To the Editor:
Niall Ferguson and Laurence J. Kotlikoff's new method of accounting -- generational accounting -- suffers from the same weakness as other forms: what you get out of it depends on what you put in ("The Degeneration of EMU," March/April 2000).
They conclude that European governments face a choice between unprecedented tax hikes or drastic government spending cuts, based on the assumption that current policies apply forever. But governments can learn. Some European governments have already made changes to ensure that their pension systems will be reasonably robust in the future. Those that have yet to implement changes, such as the French government, are only waiting for an electorally favorable period to act. Ferguson and Kotlikoff's argument implicitly excludes solutions that would not only be simple to implement but might even prove highly popular.

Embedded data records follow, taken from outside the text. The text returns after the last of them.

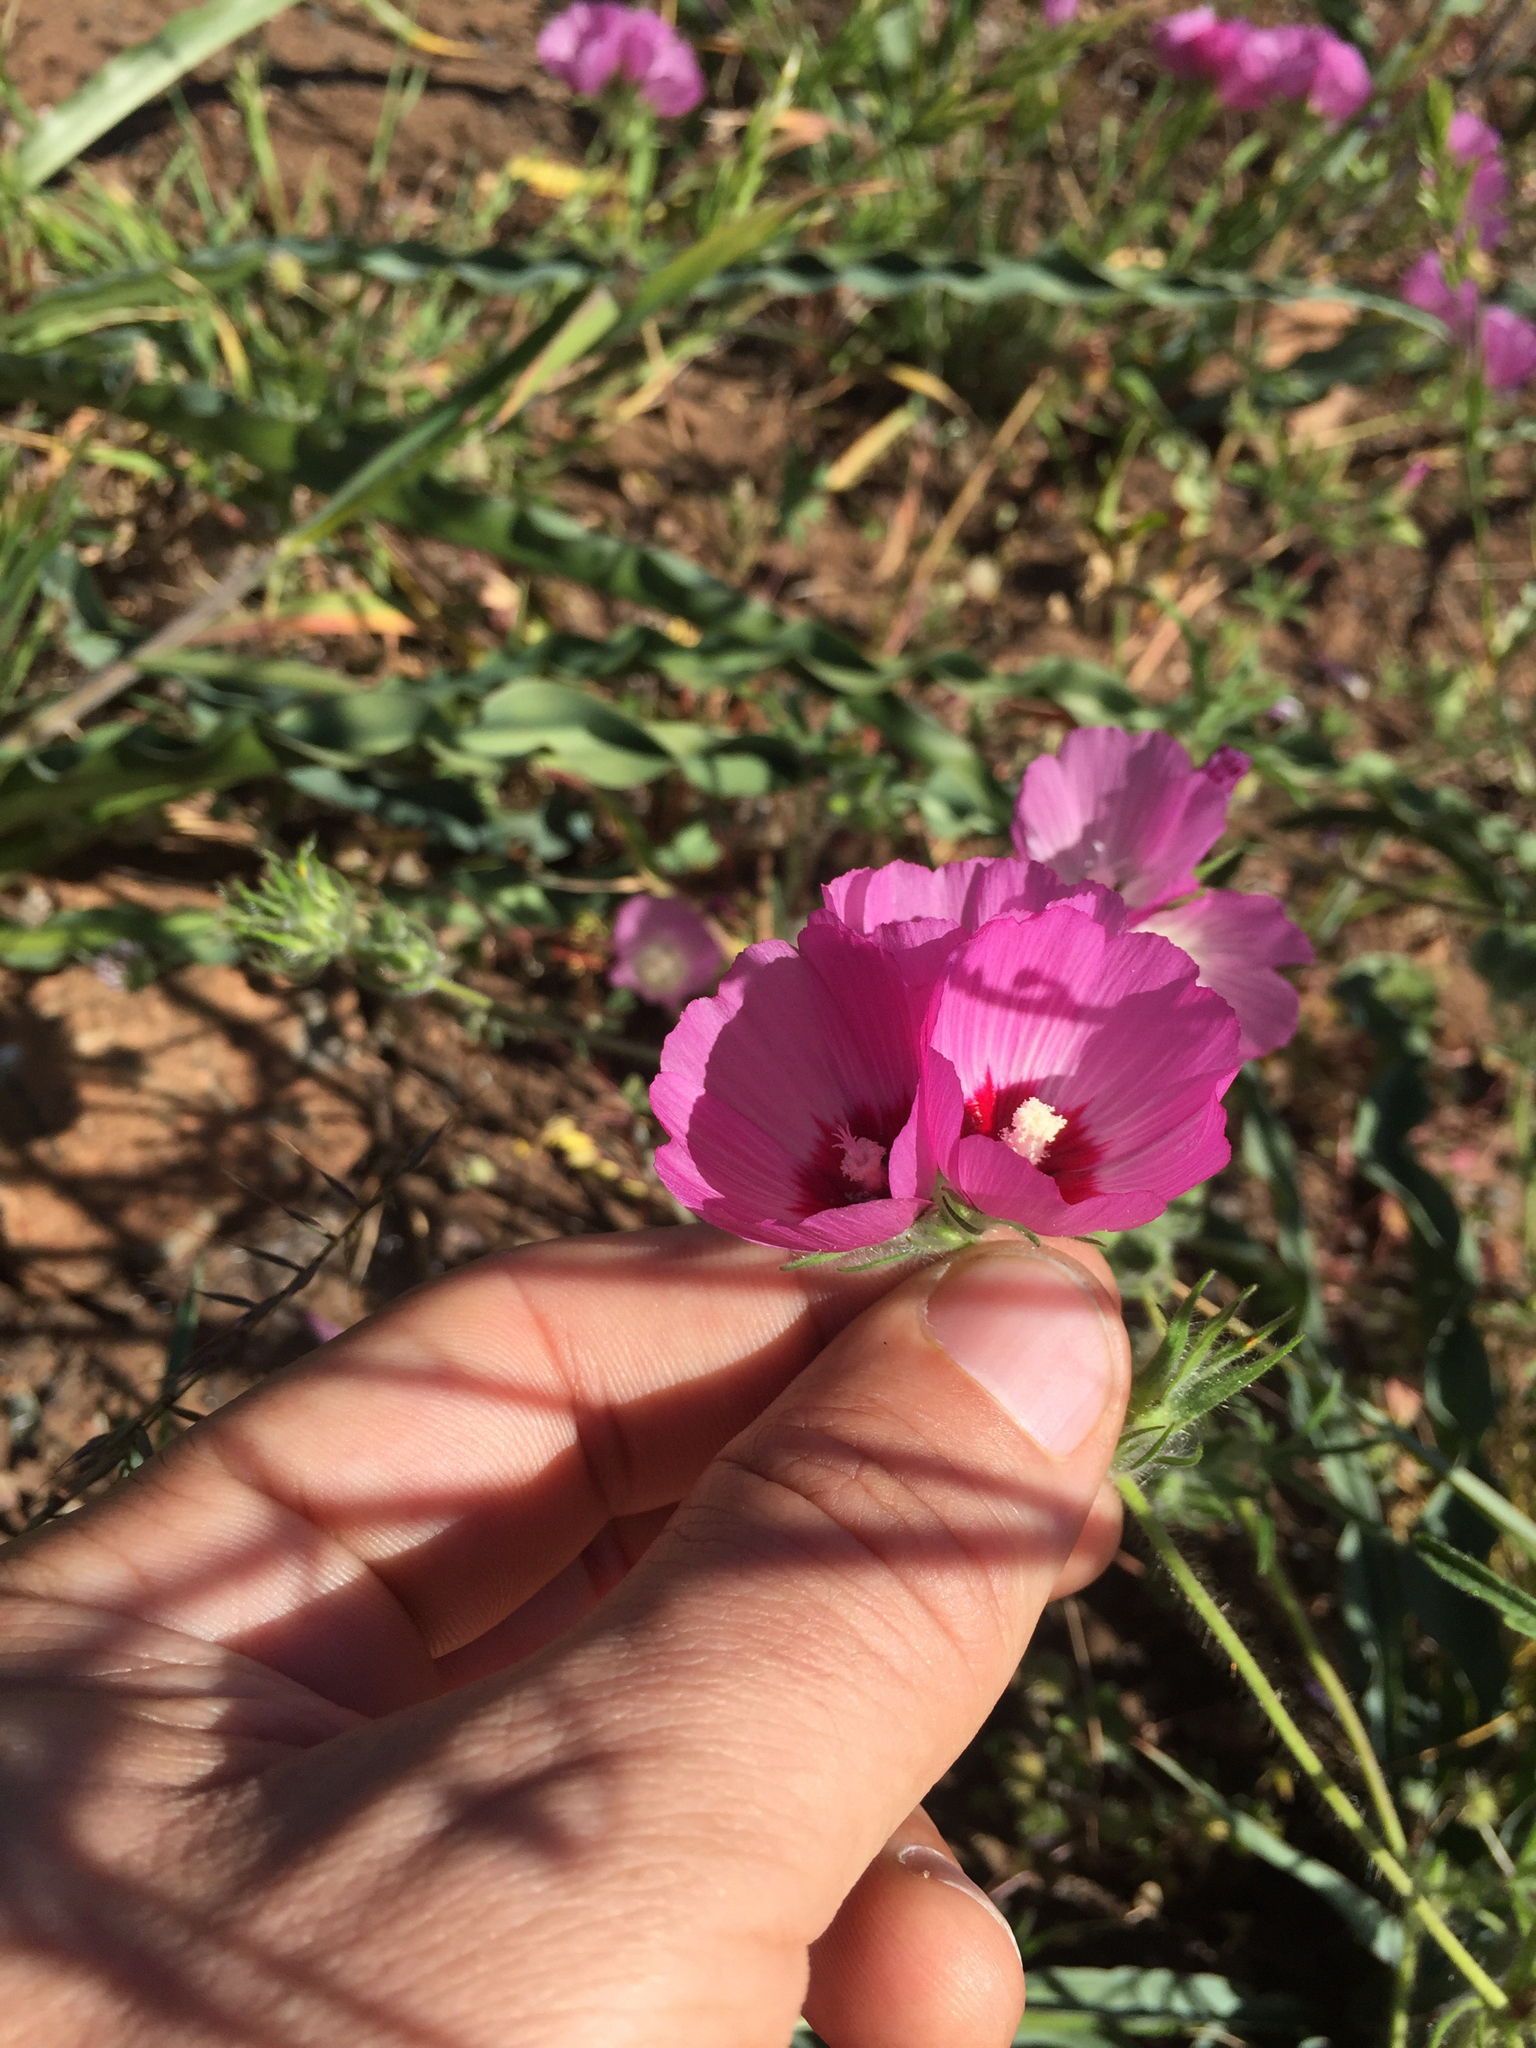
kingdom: Plantae
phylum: Tracheophyta
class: Magnoliopsida
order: Malvales
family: Malvaceae
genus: Sidalcea
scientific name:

European governments are in a tangle partly because, in the wake of the first two oil-price shocks, many of them decided to pay old workers to stop working, introducing attractive early-retirement schemes. The effective age of retirement has fallen steadily. The idea was that old workers would leave so that young workers could find jobs. This policy has probably made inflation pressures worse and reduced output -- in other words, made European unemployment worse, not better.
Once implemented, reforms of this kind are extremely difficult to reverse. The problem now is to get people to stay at their jobs longer. If successful, this would considerably ameliorate the budgetary problems.
In high-tax Europe, persuading people to stick to their jobs should be easy. Governments could exempt, or partially exempt, from income tax those who continue working past the standard retirement age. The supply of mature labor would increase by leaps and bounds. Perhaps then, the economic and monetary union (EMU) would survive.